Boom di separazioni, un crescendo di disagi psichici e il fronte della povertà che continua ad allargarsi. Eppure il messaggio del vescovo di Avellino Arturo Aiello nella settimana santa che porta alla Pasqua è quello di resistere fino al vaccino per tutti perchè questa è una guerra mondiale.
“E’ una Pasqua in rosso ed è una Pasqua colma di angoscia, lasciamo alimentare la speranza che ci arriva da Gesù. Siamo in una vera guerra mondiale, più di quelle combattute nei primi del ’900. Questa è una guerra che riguarda gli uomini di tutte le longitudini e le latitudini. C’è la difficoltà del presente e quella del dopo.
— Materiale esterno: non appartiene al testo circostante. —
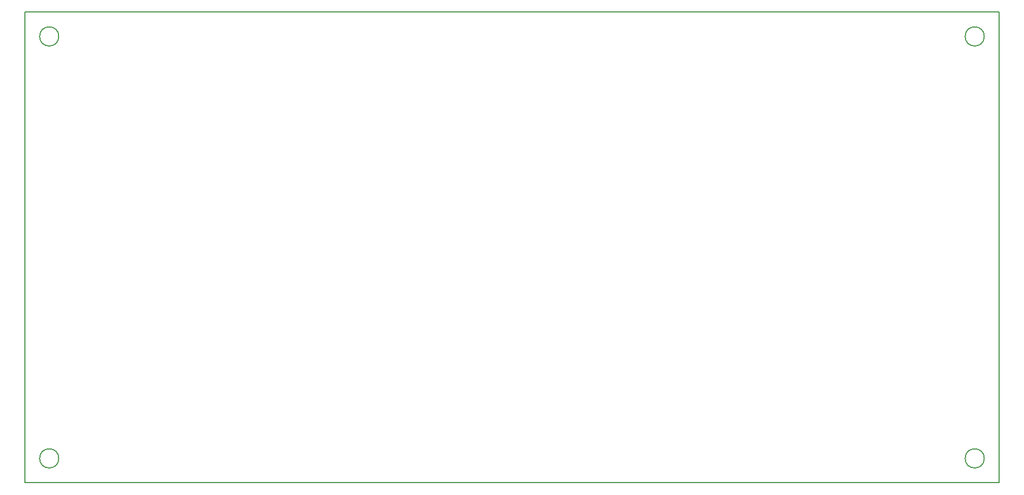
<source format=gm1>
G04 #@! TF.GenerationSoftware,KiCad,Pcbnew,(6.0.1)*
G04 #@! TF.CreationDate,2022-01-24T13:46:14-05:00*
G04 #@! TF.ProjectId,copis_electronics,636f7069-735f-4656-9c65-6374726f6e69,rev?*
G04 #@! TF.SameCoordinates,Original*
G04 #@! TF.FileFunction,Profile,NP*
%FSLAX46Y46*%
G04 Gerber Fmt 4.6, Leading zero omitted, Abs format (unit mm)*
G04 Created by KiCad (PCBNEW (6.0.1)) date 2022-01-24 13:46:14*
%MOMM*%
%LPD*%
G01*
G04 APERTURE LIST*
G04 #@! TA.AperFunction,Profile*
%ADD10C,0.150000*%
G04 #@! TD*
G04 APERTURE END LIST*
D10*
X66040000Y-113030000D02*
X66040000Y-39370000D01*
X71350000Y-109220000D02*
G75*
G03*
X71350000Y-109220000I-1500000J0D01*
G01*
X216130000Y-109220000D02*
G75*
G03*
X216130000Y-109220000I-1500000J0D01*
G01*
X71350000Y-43180000D02*
G75*
G03*
X71350000Y-43180000I-1500000J0D01*
G01*
X218440000Y-39370000D02*
X218440000Y-113030000D01*
X216130000Y-43180000D02*
G75*
G03*
X216130000Y-43180000I-1500000J0D01*
G01*
X218440000Y-113030000D02*
X66040000Y-113030000D01*
X66040000Y-39370000D02*
X218440000Y-39370000D01*
M02*

</source>
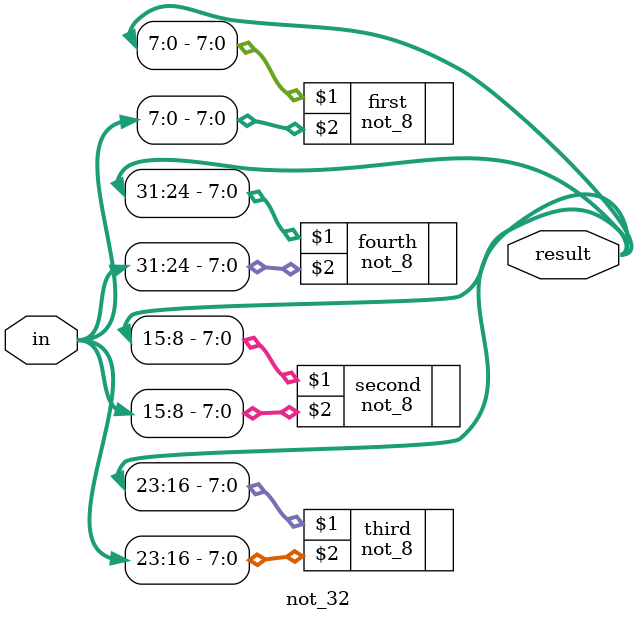
<source format=v>
module not_32(result, in);
	input[31:0] in;
	output[31:0] result;

	not_8 first(result[7:0], in[7:0]);
	not_8 second(result[15:8], in[15:8]);
	not_8 third(result[23:16], in[23:16]);
	not_8 fourth(result[31:24], in[31:24]);

endmodule
</source>
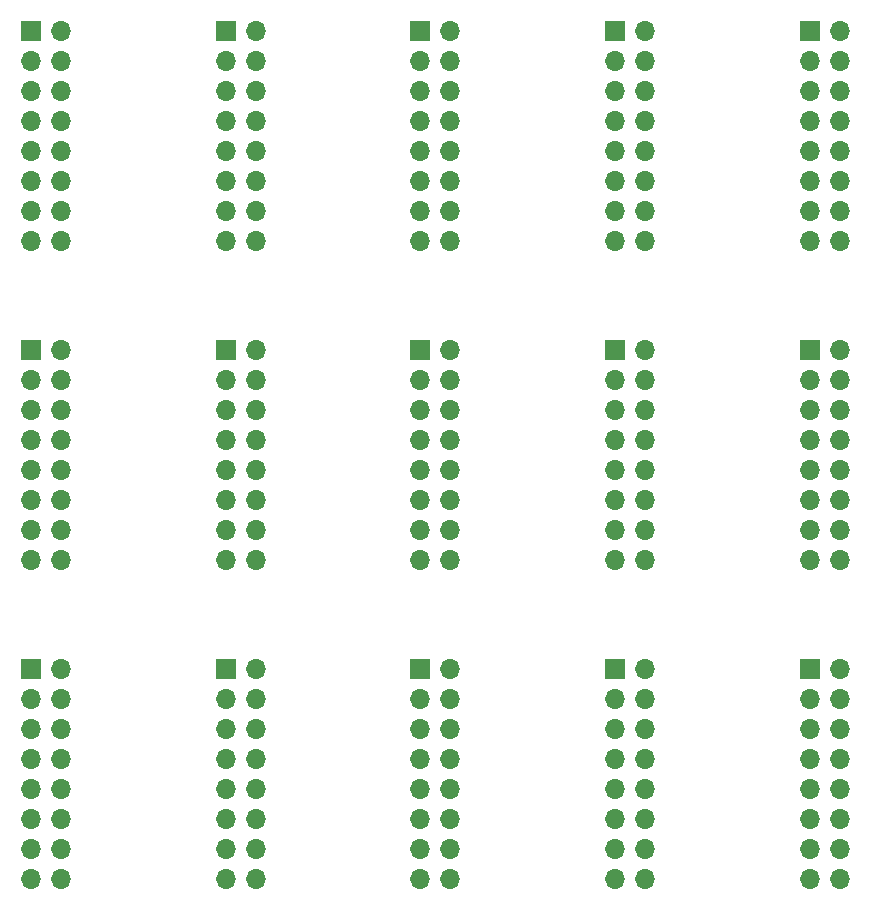
<source format=gbr>
%TF.GenerationSoftware,KiCad,Pcbnew,(6.0.7)*%
%TF.CreationDate,2023-02-25T07:44:42+08:00*%
%TF.ProjectId,BoardCoverter,426f6172-6443-46f7-9665-727465722e6b,rev?*%
%TF.SameCoordinates,Original*%
%TF.FileFunction,Soldermask,Top*%
%TF.FilePolarity,Negative*%
%FSLAX46Y46*%
G04 Gerber Fmt 4.6, Leading zero omitted, Abs format (unit mm)*
G04 Created by KiCad (PCBNEW (6.0.7)) date 2023-02-25 07:44:42*
%MOMM*%
%LPD*%
G01*
G04 APERTURE LIST*
%ADD10R,1.700000X1.700000*%
%ADD11O,1.700000X1.700000*%
G04 APERTURE END LIST*
D10*
%TO.C,J1*%
X148117500Y-63712500D03*
D11*
X150657500Y-63712500D03*
X148117500Y-66252500D03*
X150657500Y-66252500D03*
X148117500Y-68792500D03*
X150657500Y-68792500D03*
X148117500Y-71332500D03*
X150657500Y-71332500D03*
X148117500Y-73872500D03*
X150657500Y-73872500D03*
X148117500Y-76412500D03*
X150657500Y-76412500D03*
X148117500Y-78952500D03*
X150657500Y-78952500D03*
X148117500Y-81492500D03*
X150657500Y-81492500D03*
%TD*%
D10*
%TO.C,J1*%
X115137500Y-63712500D03*
D11*
X117677500Y-63712500D03*
X115137500Y-66252500D03*
X117677500Y-66252500D03*
X115137500Y-68792500D03*
X117677500Y-68792500D03*
X115137500Y-71332500D03*
X117677500Y-71332500D03*
X115137500Y-73872500D03*
X117677500Y-73872500D03*
X115137500Y-76412500D03*
X117677500Y-76412500D03*
X115137500Y-78952500D03*
X117677500Y-78952500D03*
X115137500Y-81492500D03*
X117677500Y-81492500D03*
%TD*%
D10*
%TO.C,J1*%
X164607500Y-90712500D03*
D11*
X167147500Y-90712500D03*
X164607500Y-93252500D03*
X167147500Y-93252500D03*
X164607500Y-95792500D03*
X167147500Y-95792500D03*
X164607500Y-98332500D03*
X167147500Y-98332500D03*
X164607500Y-100872500D03*
X167147500Y-100872500D03*
X164607500Y-103412500D03*
X167147500Y-103412500D03*
X164607500Y-105952500D03*
X167147500Y-105952500D03*
X164607500Y-108492500D03*
X167147500Y-108492500D03*
%TD*%
D10*
%TO.C,J1*%
X115137500Y-90712500D03*
D11*
X117677500Y-90712500D03*
X115137500Y-93252500D03*
X117677500Y-93252500D03*
X115137500Y-95792500D03*
X117677500Y-95792500D03*
X115137500Y-98332500D03*
X117677500Y-98332500D03*
X115137500Y-100872500D03*
X117677500Y-100872500D03*
X115137500Y-103412500D03*
X117677500Y-103412500D03*
X115137500Y-105952500D03*
X117677500Y-105952500D03*
X115137500Y-108492500D03*
X117677500Y-108492500D03*
%TD*%
D10*
%TO.C,J1*%
X181097500Y-63712500D03*
D11*
X183637500Y-63712500D03*
X181097500Y-66252500D03*
X183637500Y-66252500D03*
X181097500Y-68792500D03*
X183637500Y-68792500D03*
X181097500Y-71332500D03*
X183637500Y-71332500D03*
X181097500Y-73872500D03*
X183637500Y-73872500D03*
X181097500Y-76412500D03*
X183637500Y-76412500D03*
X181097500Y-78952500D03*
X183637500Y-78952500D03*
X181097500Y-81492500D03*
X183637500Y-81492500D03*
%TD*%
D10*
%TO.C,J1*%
X164607500Y-63712500D03*
D11*
X167147500Y-63712500D03*
X164607500Y-66252500D03*
X167147500Y-66252500D03*
X164607500Y-68792500D03*
X167147500Y-68792500D03*
X164607500Y-71332500D03*
X167147500Y-71332500D03*
X164607500Y-73872500D03*
X167147500Y-73872500D03*
X164607500Y-76412500D03*
X167147500Y-76412500D03*
X164607500Y-78952500D03*
X167147500Y-78952500D03*
X164607500Y-81492500D03*
X167147500Y-81492500D03*
%TD*%
D10*
%TO.C,J1*%
X131627500Y-117712500D03*
D11*
X134167500Y-117712500D03*
X131627500Y-120252500D03*
X134167500Y-120252500D03*
X131627500Y-122792500D03*
X134167500Y-122792500D03*
X131627500Y-125332500D03*
X134167500Y-125332500D03*
X131627500Y-127872500D03*
X134167500Y-127872500D03*
X131627500Y-130412500D03*
X134167500Y-130412500D03*
X131627500Y-132952500D03*
X134167500Y-132952500D03*
X131627500Y-135492500D03*
X134167500Y-135492500D03*
%TD*%
D10*
%TO.C,J1*%
X181097500Y-117712500D03*
D11*
X183637500Y-117712500D03*
X181097500Y-120252500D03*
X183637500Y-120252500D03*
X181097500Y-122792500D03*
X183637500Y-122792500D03*
X181097500Y-125332500D03*
X183637500Y-125332500D03*
X181097500Y-127872500D03*
X183637500Y-127872500D03*
X181097500Y-130412500D03*
X183637500Y-130412500D03*
X181097500Y-132952500D03*
X183637500Y-132952500D03*
X181097500Y-135492500D03*
X183637500Y-135492500D03*
%TD*%
D10*
%TO.C,J1*%
X148117500Y-90712500D03*
D11*
X150657500Y-90712500D03*
X148117500Y-93252500D03*
X150657500Y-93252500D03*
X148117500Y-95792500D03*
X150657500Y-95792500D03*
X148117500Y-98332500D03*
X150657500Y-98332500D03*
X148117500Y-100872500D03*
X150657500Y-100872500D03*
X148117500Y-103412500D03*
X150657500Y-103412500D03*
X148117500Y-105952500D03*
X150657500Y-105952500D03*
X148117500Y-108492500D03*
X150657500Y-108492500D03*
%TD*%
D10*
%TO.C,J1*%
X131627500Y-90712500D03*
D11*
X134167500Y-90712500D03*
X131627500Y-93252500D03*
X134167500Y-93252500D03*
X131627500Y-95792500D03*
X134167500Y-95792500D03*
X131627500Y-98332500D03*
X134167500Y-98332500D03*
X131627500Y-100872500D03*
X134167500Y-100872500D03*
X131627500Y-103412500D03*
X134167500Y-103412500D03*
X131627500Y-105952500D03*
X134167500Y-105952500D03*
X131627500Y-108492500D03*
X134167500Y-108492500D03*
%TD*%
D10*
%TO.C,J1*%
X115137500Y-117712500D03*
D11*
X117677500Y-117712500D03*
X115137500Y-120252500D03*
X117677500Y-120252500D03*
X115137500Y-122792500D03*
X117677500Y-122792500D03*
X115137500Y-125332500D03*
X117677500Y-125332500D03*
X115137500Y-127872500D03*
X117677500Y-127872500D03*
X115137500Y-130412500D03*
X117677500Y-130412500D03*
X115137500Y-132952500D03*
X117677500Y-132952500D03*
X115137500Y-135492500D03*
X117677500Y-135492500D03*
%TD*%
D10*
%TO.C,J1*%
X148117500Y-117712500D03*
D11*
X150657500Y-117712500D03*
X148117500Y-120252500D03*
X150657500Y-120252500D03*
X148117500Y-122792500D03*
X150657500Y-122792500D03*
X148117500Y-125332500D03*
X150657500Y-125332500D03*
X148117500Y-127872500D03*
X150657500Y-127872500D03*
X148117500Y-130412500D03*
X150657500Y-130412500D03*
X148117500Y-132952500D03*
X150657500Y-132952500D03*
X148117500Y-135492500D03*
X150657500Y-135492500D03*
%TD*%
D10*
%TO.C,J1*%
X131627500Y-63712500D03*
D11*
X134167500Y-63712500D03*
X131627500Y-66252500D03*
X134167500Y-66252500D03*
X131627500Y-68792500D03*
X134167500Y-68792500D03*
X131627500Y-71332500D03*
X134167500Y-71332500D03*
X131627500Y-73872500D03*
X134167500Y-73872500D03*
X131627500Y-76412500D03*
X134167500Y-76412500D03*
X131627500Y-78952500D03*
X134167500Y-78952500D03*
X131627500Y-81492500D03*
X134167500Y-81492500D03*
%TD*%
D10*
%TO.C,J1*%
X164607500Y-117712500D03*
D11*
X167147500Y-117712500D03*
X164607500Y-120252500D03*
X167147500Y-120252500D03*
X164607500Y-122792500D03*
X167147500Y-122792500D03*
X164607500Y-125332500D03*
X167147500Y-125332500D03*
X164607500Y-127872500D03*
X167147500Y-127872500D03*
X164607500Y-130412500D03*
X167147500Y-130412500D03*
X164607500Y-132952500D03*
X167147500Y-132952500D03*
X164607500Y-135492500D03*
X167147500Y-135492500D03*
%TD*%
D10*
%TO.C,J1*%
X181097500Y-90712500D03*
D11*
X183637500Y-90712500D03*
X181097500Y-93252500D03*
X183637500Y-93252500D03*
X181097500Y-95792500D03*
X183637500Y-95792500D03*
X181097500Y-98332500D03*
X183637500Y-98332500D03*
X181097500Y-100872500D03*
X183637500Y-100872500D03*
X181097500Y-103412500D03*
X183637500Y-103412500D03*
X181097500Y-105952500D03*
X183637500Y-105952500D03*
X181097500Y-108492500D03*
X183637500Y-108492500D03*
%TD*%
M02*

</source>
Prendendo spunto dalle parole della scrittice Margaret Mazzantini: “Sarà più difficile passeggiare sui detriti che camminare sulle bombe Il dopo può essere ancor più doloroso del momento che stiamo vivendo".
“La gente è stanca - prosegue Aiello - Un anno fa si cantava ai balconi con la speranza che il covid durasse poco oggi quei balconi sono chiusi e siamo allo stremo delle forze. Quello che è accaduto sul piano economico, oggi è accaduto sul piano delle forze interiori. Lo scorso anno le famiglie hanno dato fondo ai propri risparmi sperando di rientrare nel giro di qualche mese. E’ trascorso un anno, le risorse non ci sono più e quindi c’è una ripercussione forte sull’aspetto psichico della persona”.
E allora come in un vecchio film non c'è che da aspettare che arrivino i nostri i vaccini per tutta la popolazione. “Non ci dimettiamo dunque alla vigilia della vittoria, che per noi cristiani è la resurrezione di Gesù. Saremo presto tutti vaccinati e pronti a riprendere la vita in maniera migliore. Ci salveremo solo insieme”.